Belgian Folklore

Belgian traditions and stories are commonly linked to Dutch folklore due to their shared identities as the low countries and germanic heritage, along with the country’s strong ties to its neighbours due to its decentralised and occupied history. The rich lore and history here were traditionally written and spoken in Dutch, but French and other languages are found to contain traditional sources.

Themes In Folklore

Although a lack of evidence is found, a strong Celtic influence can be shown in Belgian and Dutch folklore due to their veneration of trees. Many tales are derived from Gaulic and Germanic pre-Christian culture. 

Another key theme that can be observed in the Benelux is the flooding of cities and ‘lost cities’ hidden under the water due to the region being historically prone to devastating floods. A key example of this is the Saeftinghe legend, a Dutch tale.

Belgian Traditions

Despite its close connections to its Neighbours, Belgium has many unique and entertaining traditions rooted firmly in folklore.

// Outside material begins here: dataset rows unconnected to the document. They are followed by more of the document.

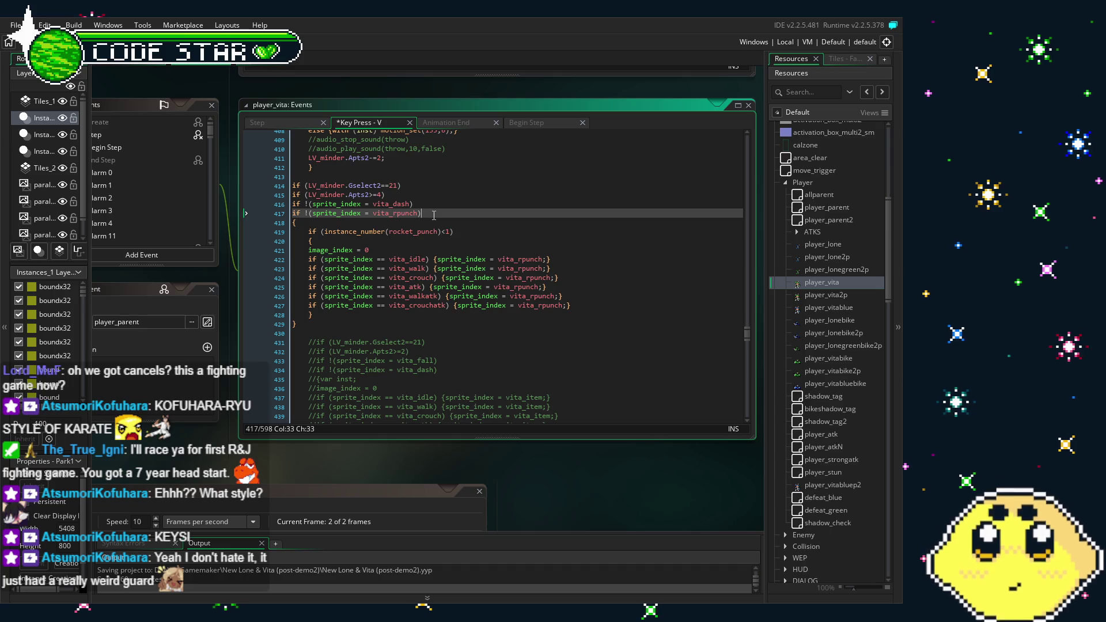
left_click(445, 224)
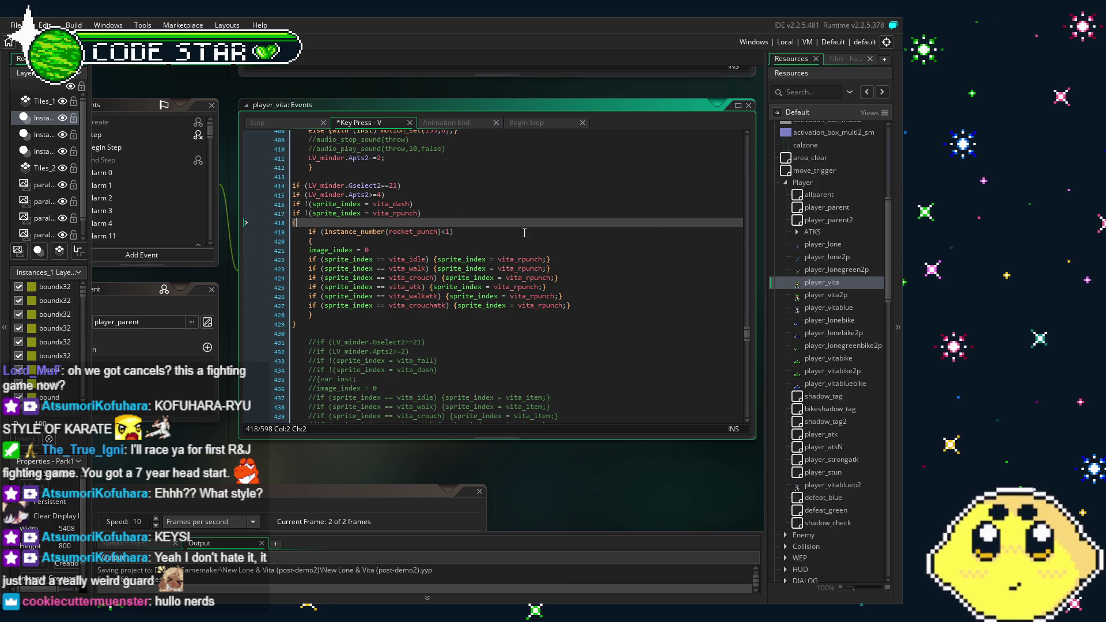
left_click(433, 216)
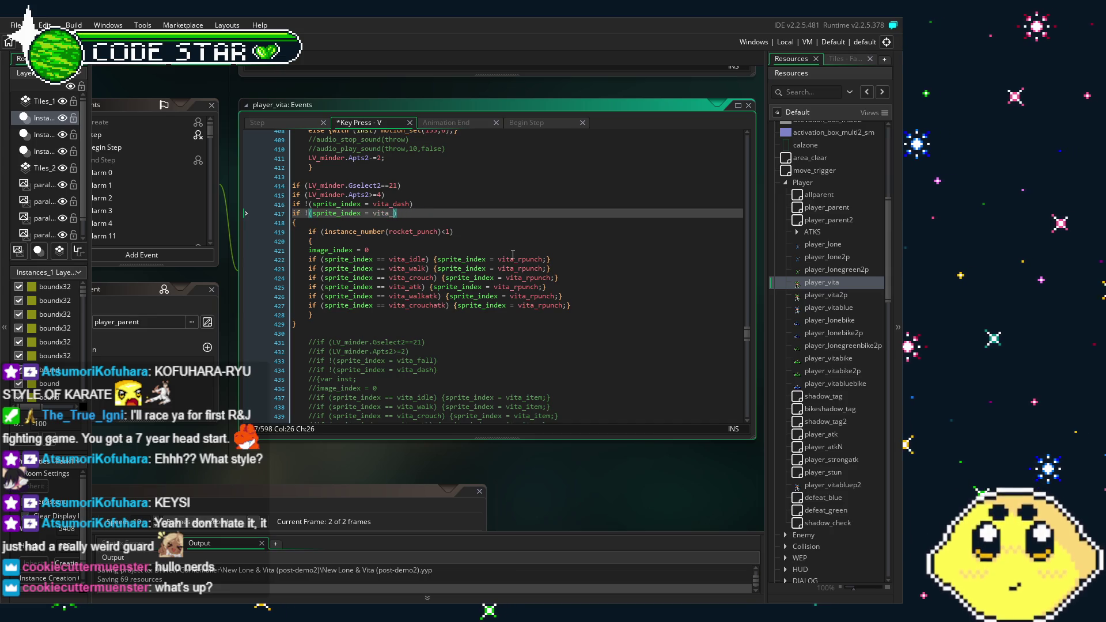
Step: Change line 417's condition and lines 422–425 from vita_rpunch to vita_grappler
type("hg")
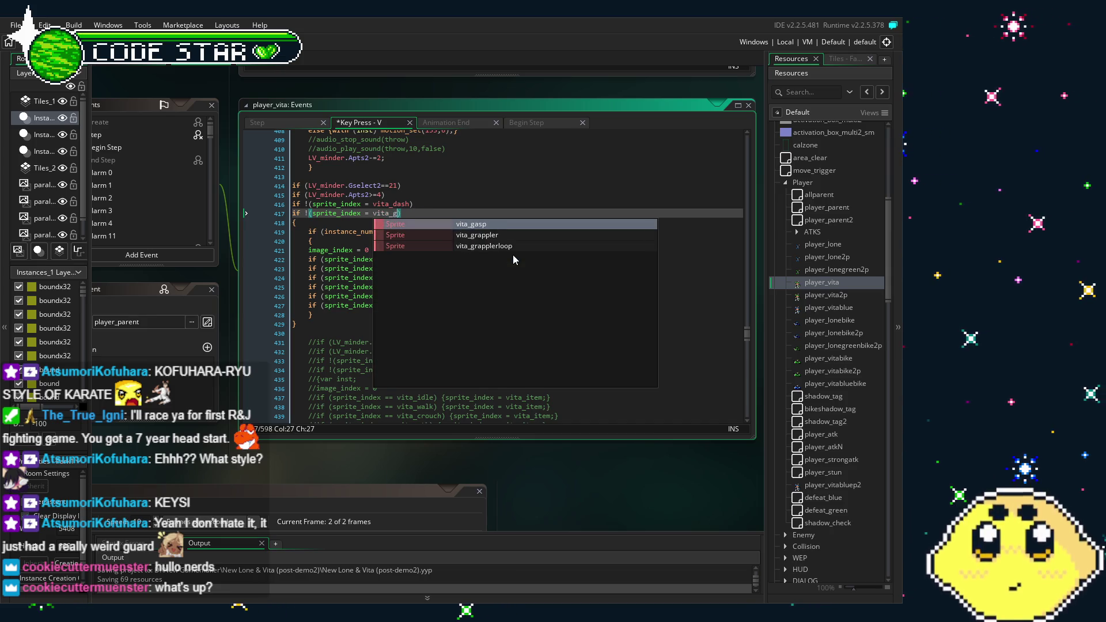
key("Down")
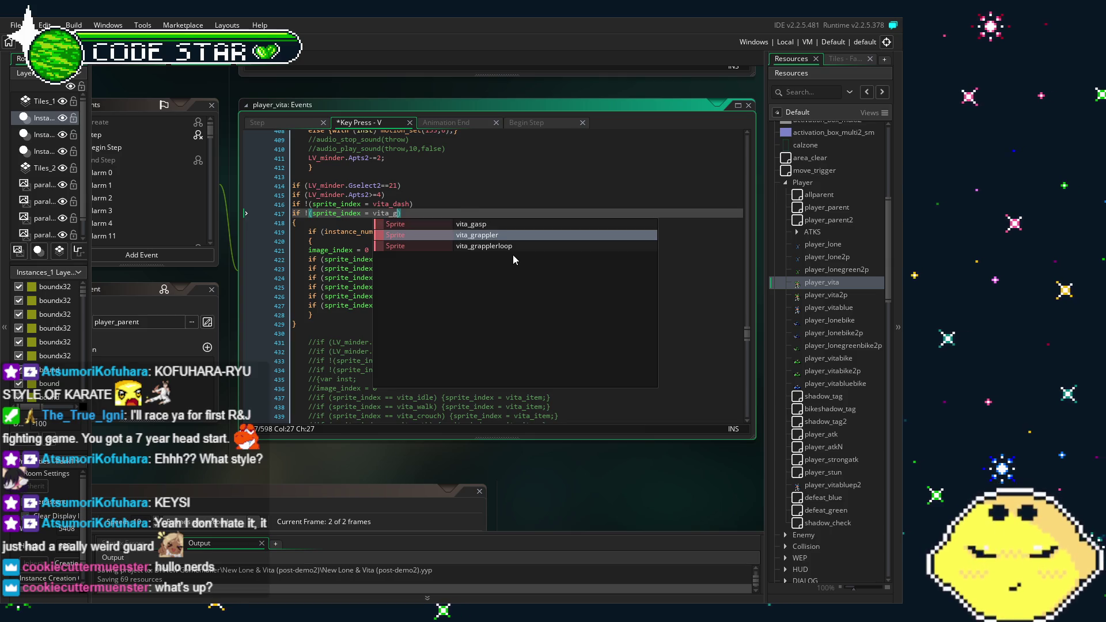
key("Return")
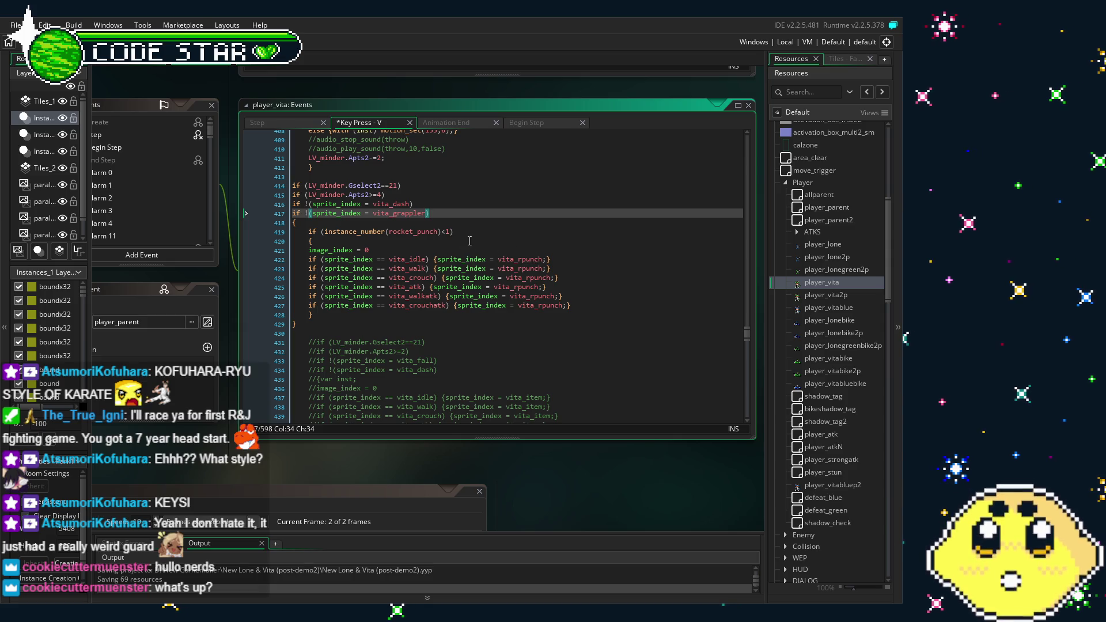
left_click_drag(542, 260, 526, 260)
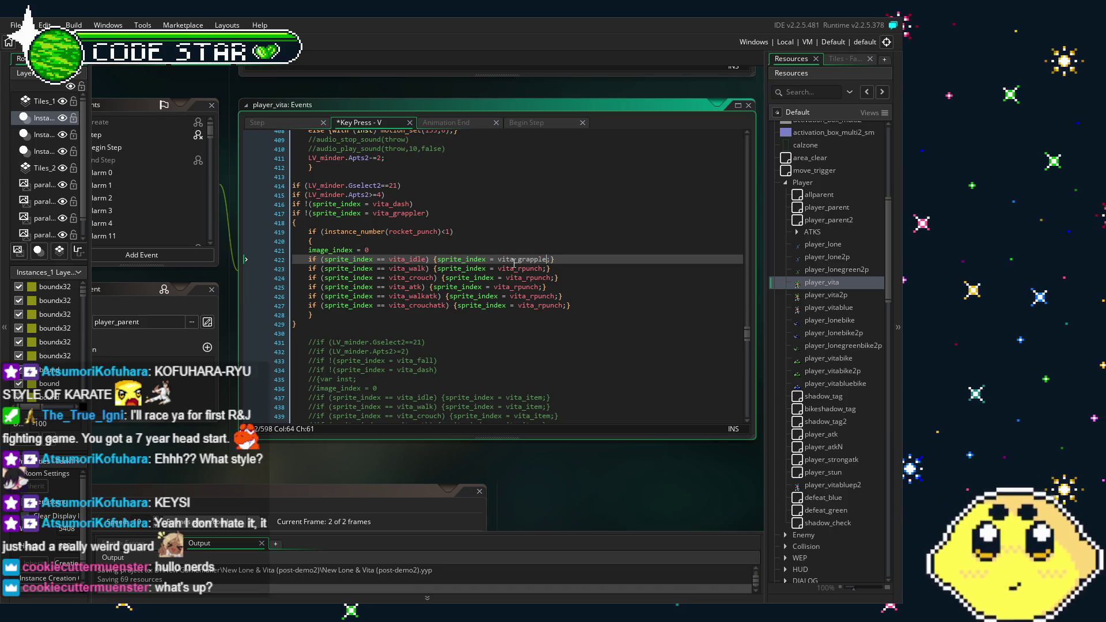
type("r")
key("Down")
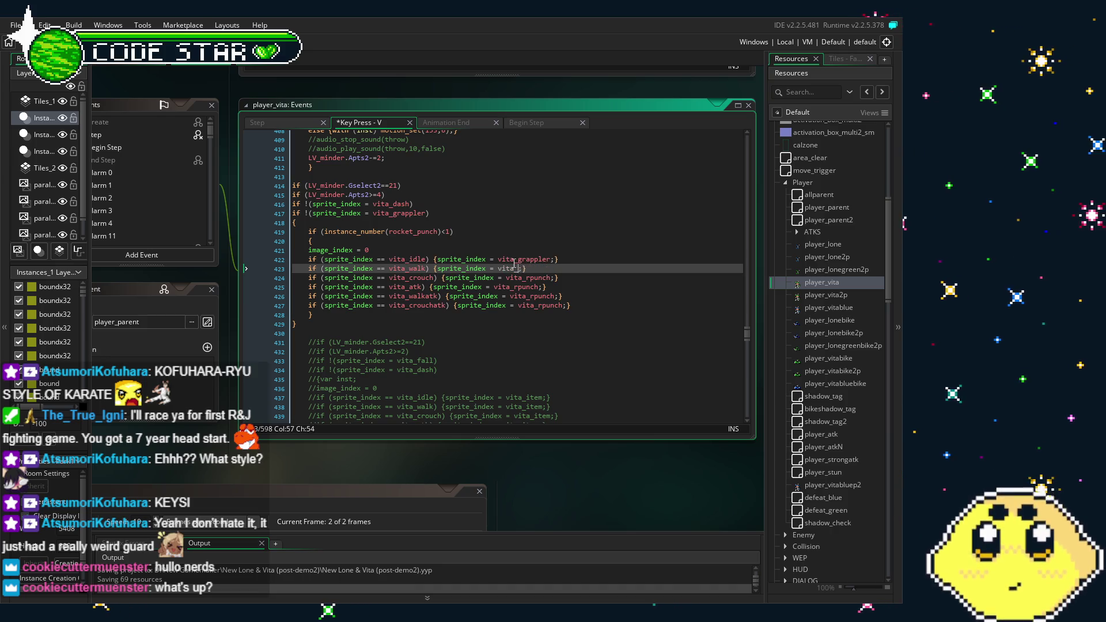
key("Down")
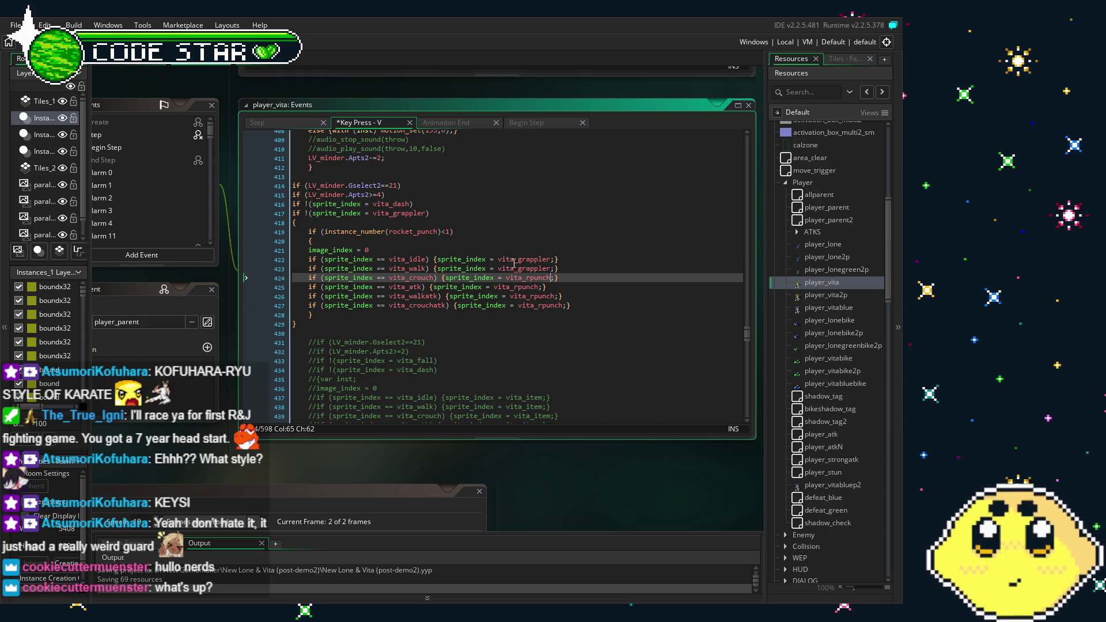
key("BackSpace")
key("BackSpace")
key("BackSpace")
type("grappler")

The Ducasse, also known as the Parade of Giants, is held in the town of Ath and is based on the story of David and the goliath and traces its origins to the middle ages. effigies of two giants are paraded around the town, whilst onlookers throw coins at them for good luck.

Andenne holds an annual festival near easter called the “Bear Festival”. This celebrates Charles Martel‘s defeat of a bear who was terrorizing the region when he was young. Charles’ descendants are credited with founding the town of Andenne.

 The Procession of The Holy Blood in Bruges is held on Ascension Day and a relic is paraded around the city. The relic, believed to have been found by Derick of Alsace during the Second Crusade, is said to hold a vial of the blood of Christ. Due to its significance as a Christian relic, the parade attracts roughly 50,000 visitors and pilgrims each year.

Another important Belgian tradition is the annual Ducasse de Mons, celebrated on Trinity Sunday in the town of Mons. The event is split into two halves: the celebration at Saint Waltrude’s Shrine, and the Lumeçon. The Lumeçon is the reenacted combat between Saint George and a dragon.

Belgian Myths And Legends 

The Bokkenrijders

Buckriders are a part of Belgian and dutch folklore. they are demons or ghosts who rode on flying goats. during the 18th century, several groups of thieves used this myth to terrorise the inhabitants of Limburg by launching raids across the region using the name “Bokkenrijders”. Due to their ties to the occult, several men were falsely accused of being  “Bokkenrijders” and were tortured or sent to death, much like the witch trials.

The Angels Of Mons 

These angels are reported to have protected the outnumbered British army from invading german forces during the battle of Mons in world war 1. Many accounts of the battle range from phantom bowmen, angels, bright clouds or nothing at all. 

Silvius Brabo

Silvius Brabo was a mythical soldier under the Roman empire who killed a giant and created the name, Brabant. The giant was called Druon Antigoon and forced people who wanted to cross a bridge on the river Scheldt. If the person didn’t pay, the giant would cut the hand off the person and throw it in the river. Silvius Brabo killed the giant and threw his hand in the river, and some speculate this also gave way to the name Antwerpen.